Gippal flickered his eye open slightly. He caught one horrific image of the marred flesh; it was a little like he had thought, and it burned itself into his memory. Red and rough skin covering where a pale green eye used to be, crossed with scars that he knew would never heal. He had to close his eye to the image of it, but the memory remained like an bitter aftertaste.
Turning his body away from the mirror, Gippal struggled blindly with the buckle on the black eyepatch for a moment before realizing the need for sight. Begrudgingly opening his eye, he slipped the clasp free, leaving the black leather open in his hands. With careful motions, he laced the strap back through his hair, feeling an odd warmth in the feel of the soft material on his tender skin as the wide circular part slipped over the aberration of flesh where his eye had been.
The strap ran through his hair and around the back of his head, circling around underneath his right ear to connect with the patch over his eye. Gippal had to adjust it until it felt comfortable so that part of the buckle wasn't digging into the backside of his ear, or that his hair wasn't laying in some uncomfortable way underneath the strap. After much adjusting to make sure it was comfortable and that it was fully covering the terrible injury, Gippal chanced a look back at the mirror.
"Wow," he said when he caught the glimpse of himself. The black offset his yellow hair, contrasting strikingly with the light color of the rest of Gippal's face. The green of his remaining eye became brighter and more noticeable, if possible, and the patch adequately hid all that was imperfect about his injury. The only signs remaining were the cuts across the bridge of his nose, and those were well on their way to being healed.

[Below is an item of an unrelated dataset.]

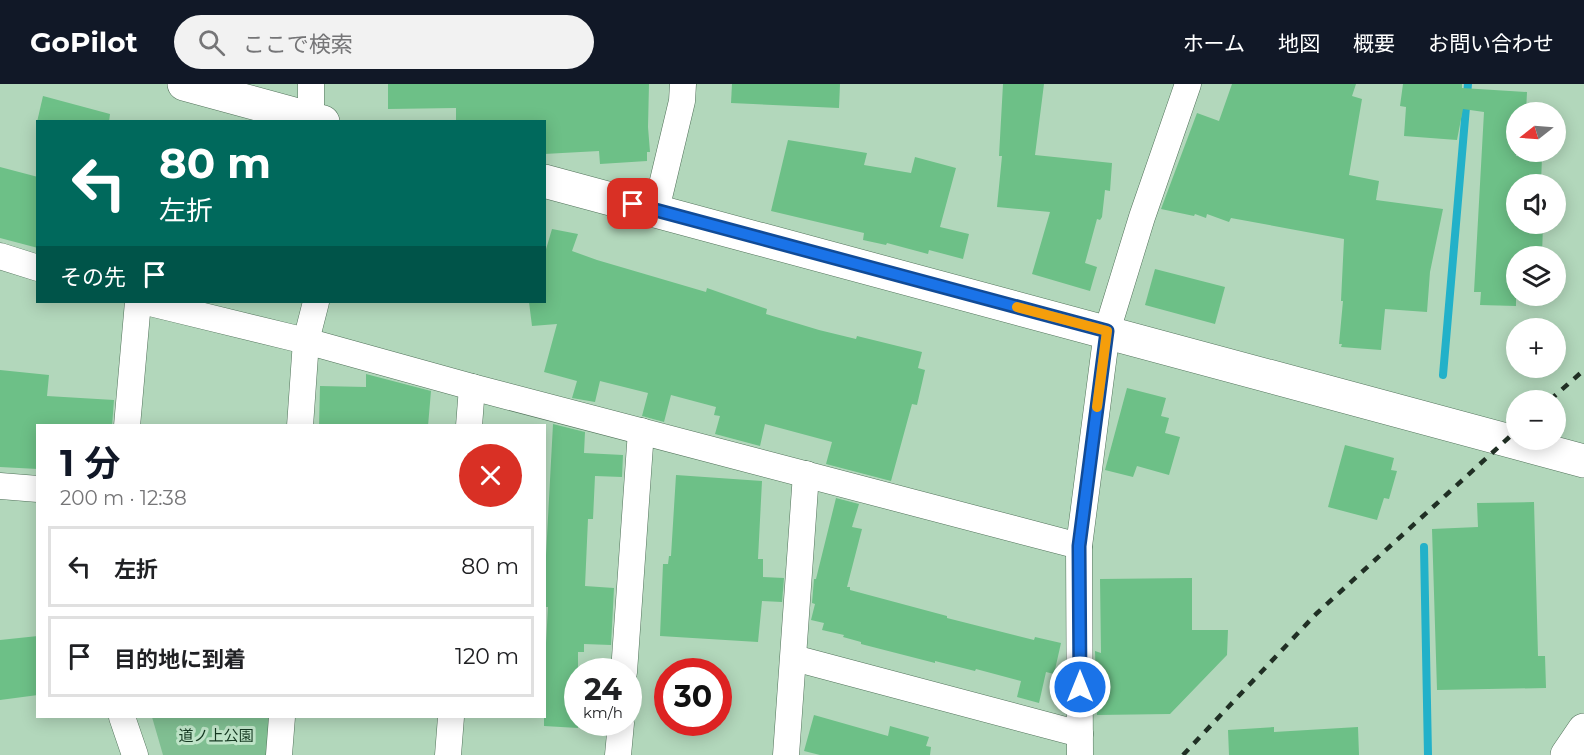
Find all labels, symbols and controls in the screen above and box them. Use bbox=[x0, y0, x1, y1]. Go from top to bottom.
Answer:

He turned his head, looking at where the strap ran through his hair. Running his fingers through the spikes, he adjusted them so that his hair covered as much of the strap as possible, and so that the spikes on top covered what would be otherwise visible. It seemed like the black leather now simply emerged from his hair as though it was a naturally occurring feature. He turned his head to several angles, looking at himself from all sides. He stood in different positions, tilting his head up and down, turning his shoulders, and putting different expressions on his face. From all angles, the new black accessory didn't look bad at all. In fact, the way it complemented Gippal's already handsome appearance made him almost thankful that he had blown his eye out in a stupid accident. Gippal admitted to himself in his own thoughts that he actually liked it, and his mood lightened immensely. Only he could make a stupid injury look good!
"Damn," he finally said out loud to his reflection, which was grinning back at him as he posed. "Black makes me look sexy."